Work required
Return the whole listing exactly as written.
====== Material provided
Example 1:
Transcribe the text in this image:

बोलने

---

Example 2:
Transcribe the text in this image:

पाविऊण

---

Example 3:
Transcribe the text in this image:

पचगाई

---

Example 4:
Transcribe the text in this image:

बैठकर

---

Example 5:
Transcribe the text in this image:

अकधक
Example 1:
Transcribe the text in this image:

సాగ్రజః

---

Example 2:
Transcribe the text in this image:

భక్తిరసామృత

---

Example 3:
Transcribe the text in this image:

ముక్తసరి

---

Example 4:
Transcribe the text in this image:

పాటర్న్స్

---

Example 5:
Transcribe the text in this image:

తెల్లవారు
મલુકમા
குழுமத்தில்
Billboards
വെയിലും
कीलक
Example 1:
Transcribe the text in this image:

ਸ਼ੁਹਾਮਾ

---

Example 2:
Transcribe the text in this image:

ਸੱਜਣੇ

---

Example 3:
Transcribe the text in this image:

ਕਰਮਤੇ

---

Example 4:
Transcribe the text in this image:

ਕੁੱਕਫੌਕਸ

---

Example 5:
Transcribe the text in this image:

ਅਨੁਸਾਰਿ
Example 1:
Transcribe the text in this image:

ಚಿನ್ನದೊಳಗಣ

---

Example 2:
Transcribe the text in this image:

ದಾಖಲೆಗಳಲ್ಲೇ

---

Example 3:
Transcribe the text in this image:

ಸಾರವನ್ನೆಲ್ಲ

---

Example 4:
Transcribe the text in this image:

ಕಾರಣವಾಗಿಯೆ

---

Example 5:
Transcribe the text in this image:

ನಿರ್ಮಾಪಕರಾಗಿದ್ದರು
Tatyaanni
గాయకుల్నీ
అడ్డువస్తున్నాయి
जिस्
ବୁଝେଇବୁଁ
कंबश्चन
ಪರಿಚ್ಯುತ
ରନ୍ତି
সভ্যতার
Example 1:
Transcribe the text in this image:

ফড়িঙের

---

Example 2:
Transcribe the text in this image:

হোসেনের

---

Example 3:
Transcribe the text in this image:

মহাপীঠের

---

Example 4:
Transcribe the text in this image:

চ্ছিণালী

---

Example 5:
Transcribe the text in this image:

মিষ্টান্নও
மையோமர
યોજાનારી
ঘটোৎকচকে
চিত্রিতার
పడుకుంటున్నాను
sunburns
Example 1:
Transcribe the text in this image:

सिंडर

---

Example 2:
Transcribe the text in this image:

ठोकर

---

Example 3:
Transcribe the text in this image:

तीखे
============
Answer section
Example 1:
Transcribe the text in this image:

बोलने

---

Example 2:
Transcribe the text in this image:

पाविऊण

---

Example 3:
Transcribe the text in this image:

पचगाई

---

Example 4:
Transcribe the text in this image:

बैठकर

---

Example 5:
Transcribe the text in this image:

अकधक
Example 1:
Transcribe the text in this image:

సాగ్రజః

---

Example 2:
Transcribe the text in this image:

భక్తిరసామృత

---

Example 3:
Transcribe the text in this image:

ముక్తసరి

---

Example 4:
Transcribe the text in this image:

పాటర్న్స్

---

Example 5:
Transcribe the text in this image:

తెల్లవారు
મલુકમા
குழுமத்தில்
Billboards
വെയിലും
कीलक
Example 1:
Transcribe the text in this image:

ਸ਼ੁਹਾਮਾ

---

Example 2:
Transcribe the text in this image:

ਸੱਜਣੇ

---

Example 3:
Transcribe the text in this image:

ਕਰਮਤੇ

---

Example 4:
Transcribe the text in this image:

ਕੁੱਕਫੌਕਸ

---

Example 5:
Transcribe the text in this image:

ਅਨੁਸਾਰਿ
Example 1:
Transcribe the text in this image:

ಚಿನ್ನದೊಳಗಣ

---

Example 2:
Transcribe the text in this image:

ದಾಖಲೆಗಳಲ್ಲೇ

---

Example 3:
Transcribe the text in this image:

ಸಾರವನ್ನೆಲ್ಲ

---

Example 4:
Transcribe the text in this image:

ಕಾರಣವಾಗಿಯೆ

---

Example 5:
Transcribe the text in this image:

ನಿರ್ಮಾಪಕರಾಗಿದ್ದರು
Tatyaanni
గాయకుల్నీ
అడ్డువస్తున్నాయి
जिस्
ବୁଝେଇବୁଁ
कंबश्चन
ಪರಿಚ್ಯುತ
ରନ୍ତି
সভ্যতার
Example 1:
Transcribe the text in this image:

ফড়িঙের

---

Example 2:
Transcribe the text in this image:

হোসেনের

---

Example 3:
Transcribe the text in this image:

মহাপীঠের

---

Example 4:
Transcribe the text in this image:

চ্ছিণালী

---

Example 5:
Transcribe the text in this image:

মিষ্টান্নও
மையோமர
યોજાનારી
ঘটোৎকচকে
চিত্রিতার
పడుకుంటున్నాను
sunburns
Example 1:
Transcribe the text in this image:

सिंडर

---

Example 2:
Transcribe the text in this image:

ठोकर

---

Example 3:
Transcribe the text in this image:

तीखे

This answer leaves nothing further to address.